··· DATA SHOWN
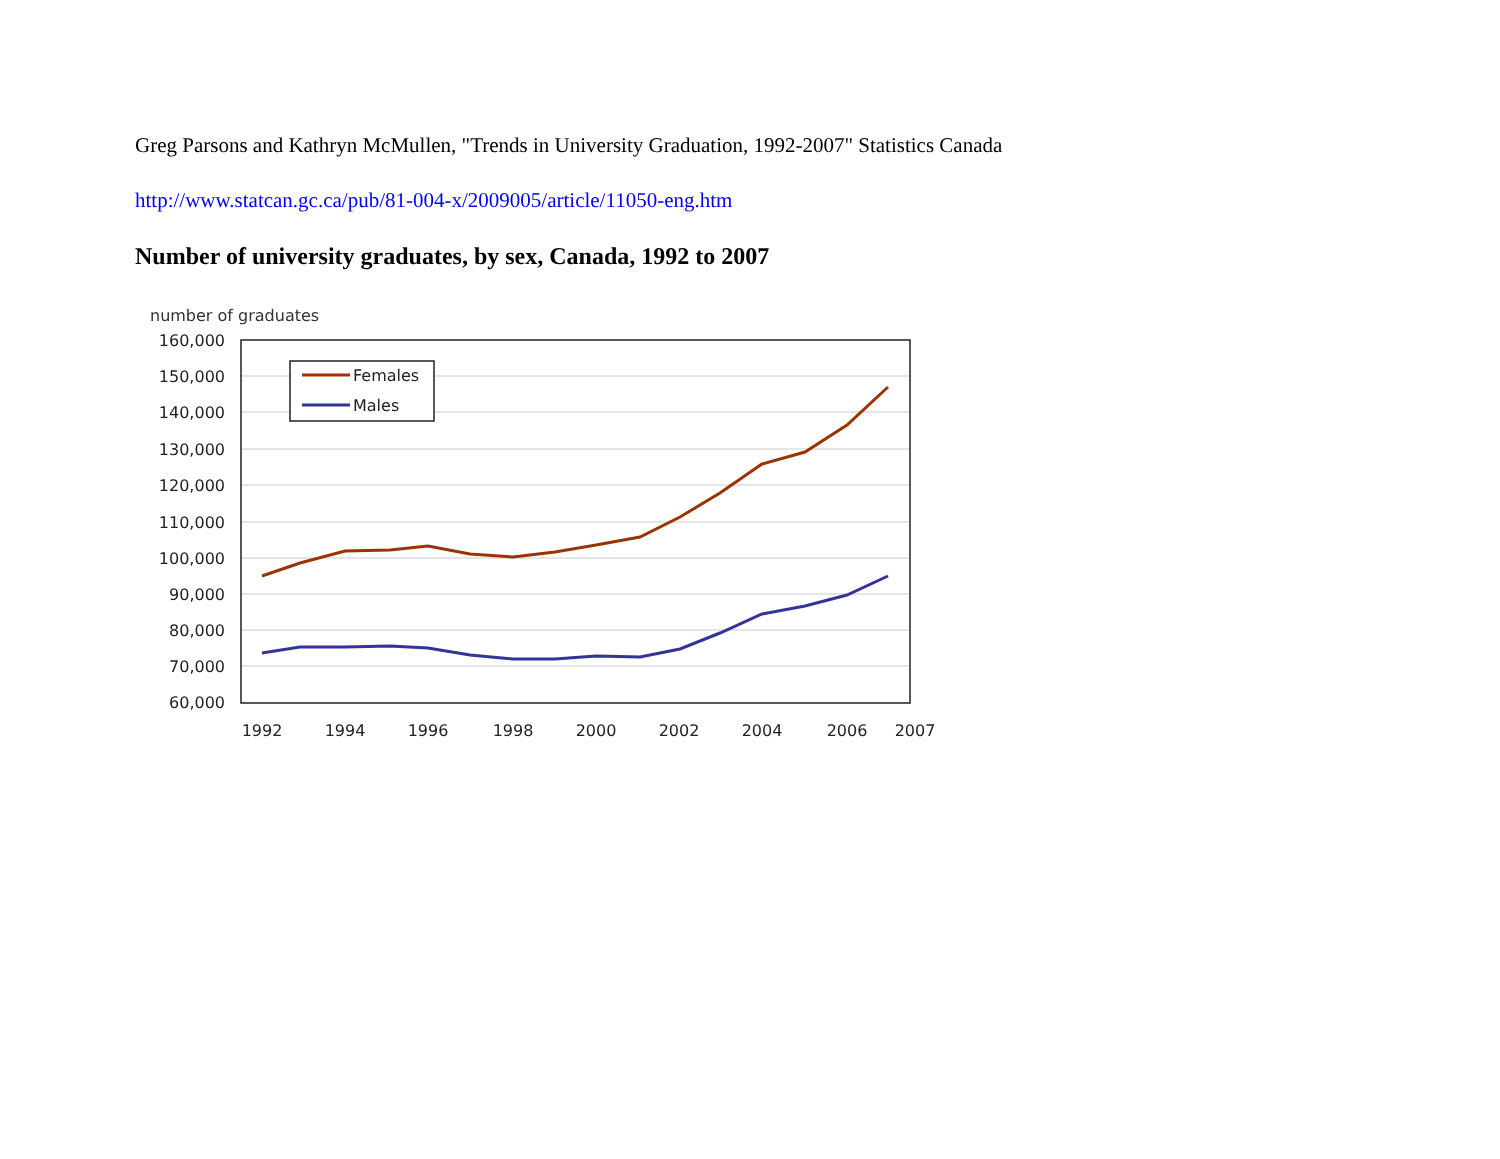Greg Parsons and Kathryn McMullen, "Trends in University Graduation, 1992-2007" Statistics Canada
http://www.statcan.gc.ca/pub/81-004-x/2009005/article/11050-eng.htm
Number of university graduates, by sex, Canada, 1992 to 2007
number of graduates
160,000
150,000
140,000
130,000
120,000
110,000
100,000
90,000
80,000
70,000
60,000
1992
1994
1996
1998
2000
2002
2004
2006
2007
Females
Males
······
→ TASK STATEMENT:
A single number is needed: the count of lines in the records that include "graduates".

→ FINISHED TASK:
2